Like Silverman, Ku’s comedy usually causes audiences to squirm in discomfort: Did she really say that? Is it okay to laugh? Is this social commentary, or is she making fun of Asian people? It’s a risky style of satire, for sure.

In addition to a YouTube video of Ku, the Racialicious post excerpts a telling passage from a Boston Globe article about her act:

The Korean-American comedian started with the words, “I don’t really like being Asian, but I’m kind of stuck with it.” That, at least, received a few titters. But when she continues, “The only good thing about being Asian, really, is it helps you get into college,” the crowd stays silent. It goes downhill from there as she mines the subject of Caucasians adopting Asian babies.

“Nigerian babies cost like 25 cents a day,” says Ku. “Asian babies cost a lot more because they pay off.”

As the crowd erupts in pained groans and a smattering of uncomfortable laughs, Ku innocently asks, “Did I go too far?”

Later on, the Globe article allows the comedian to explain what she’s attempting to do with her humor:

The underlying message of the [Nigerian vs. Asian babies] joke is a cultural commentary about white people who adopt Asian babies, says Ku. “How unfair it is that people purchase Asian babies like it’s an investment. I don’t mean to degrade Nigerian babies.”

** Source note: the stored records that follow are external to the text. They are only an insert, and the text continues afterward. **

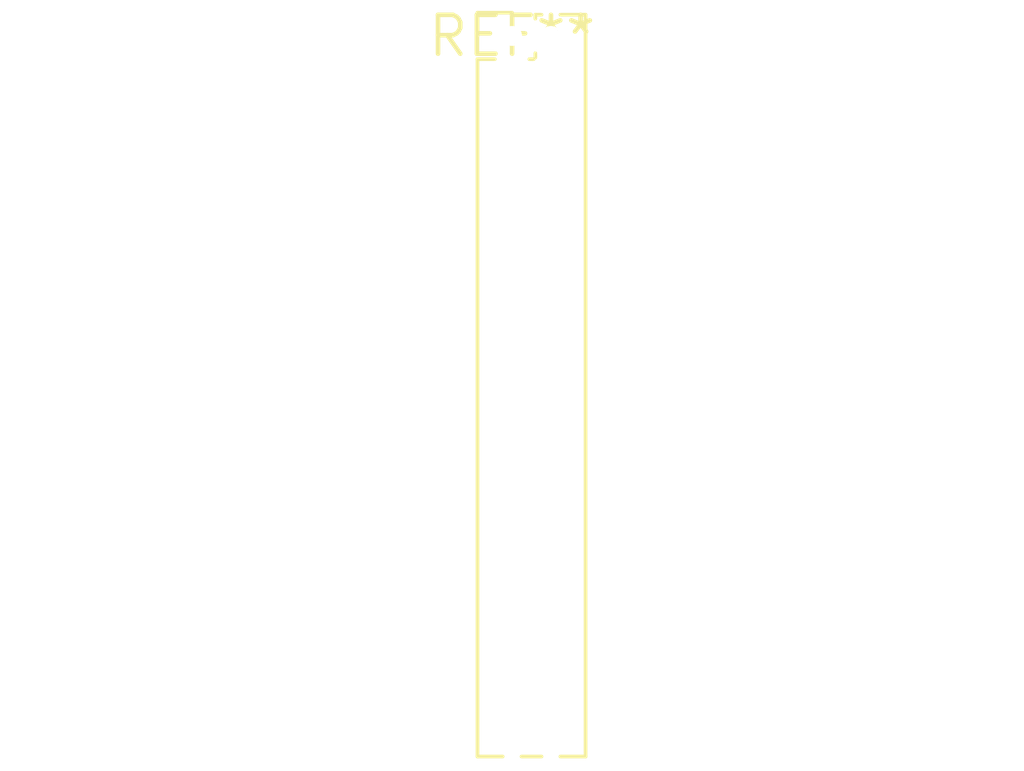
<source format=kicad_pcb>
(kicad_pcb (version 20240108) (generator pcbnew)

  (general
    (thickness 1.6)
  )

  (paper "A4")
  (layers
    (0 "F.Cu" signal)
    (31 "B.Cu" signal)
    (32 "B.Adhes" user "B.Adhesive")
    (33 "F.Adhes" user "F.Adhesive")
    (34 "B.Paste" user)
    (35 "F.Paste" user)
    (36 "B.SilkS" user "B.Silkscreen")
    (37 "F.SilkS" user "F.Silkscreen")
    (38 "B.Mask" user)
    (39 "F.Mask" user)
    (40 "Dwgs.User" user "User.Drawings")
    (41 "Cmts.User" user "User.Comments")
    (42 "Eco1.User" user "User.Eco1")
    (43 "Eco2.User" user "User.Eco2")
    (44 "Edge.Cuts" user)
    (45 "Margin" user)
    (46 "B.CrtYd" user "B.Courtyard")
    (47 "F.CrtYd" user "F.Courtyard")
    (48 "B.Fab" user)
    (49 "F.Fab" user)
    (50 "User.1" user)
    (51 "User.2" user)
    (52 "User.3" user)
    (53 "User.4" user)
    (54 "User.5" user)
    (55 "User.6" user)
    (56 "User.7" user)
    (57 "User.8" user)
    (58 "User.9" user)
  )

  (setup
    (pad_to_mask_clearance 0)
    (pcbplotparams
      (layerselection 0x00010fc_ffffffff)
      (plot_on_all_layers_selection 0x0000000_00000000)
      (disableapertmacros false)
      (usegerberextensions false)
      (usegerberattributes false)
      (usegerberadvancedattributes false)
      (creategerberjobfile false)
      (dashed_line_dash_ratio 12.000000)
      (dashed_line_gap_ratio 3.000000)
      (svgprecision 4)
      (plotframeref false)
      (viasonmask false)
      (mode 1)
      (useauxorigin false)
      (hpglpennumber 1)
      (hpglpenspeed 20)
      (hpglpendiameter 15.000000)
      (dxfpolygonmode false)
      (dxfimperialunits false)
      (dxfusepcbnewfont false)
      (psnegative false)
      (psa4output false)
      (plotreference false)
      (plotvalue false)
      (plotinvisibletext false)
      (sketchpadsonfab false)
      (subtractmaskfromsilk false)
      (outputformat 1)
      (mirror false)
      (drillshape 1)
      (scaleselection 1)
      (outputdirectory "")
    )
  )

  (net 0 "")

  (footprint "PinHeader_2x19_P1.27mm_Vertical" (layer "F.Cu") (at 0 0))

)

</source>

But, as the article observes, Ku’s audiences often miss her point. And many leave her shows feeling she’s a self-hating racist.

The Racialicious post on Ku reminded me of the discussion we were having here a few weeks ago about the blog Stuff White People Like. The questions posed then arise once again:

  • How far should we go in joking about race and ethnicity?
  • Does it do more harm than good?
  • Is there a place in the work of reconciliation for biting social satire that indirectly challenges us to examine our stereotypes and prejudices?

Ku’s comedy offers yet another angle for considering these issues.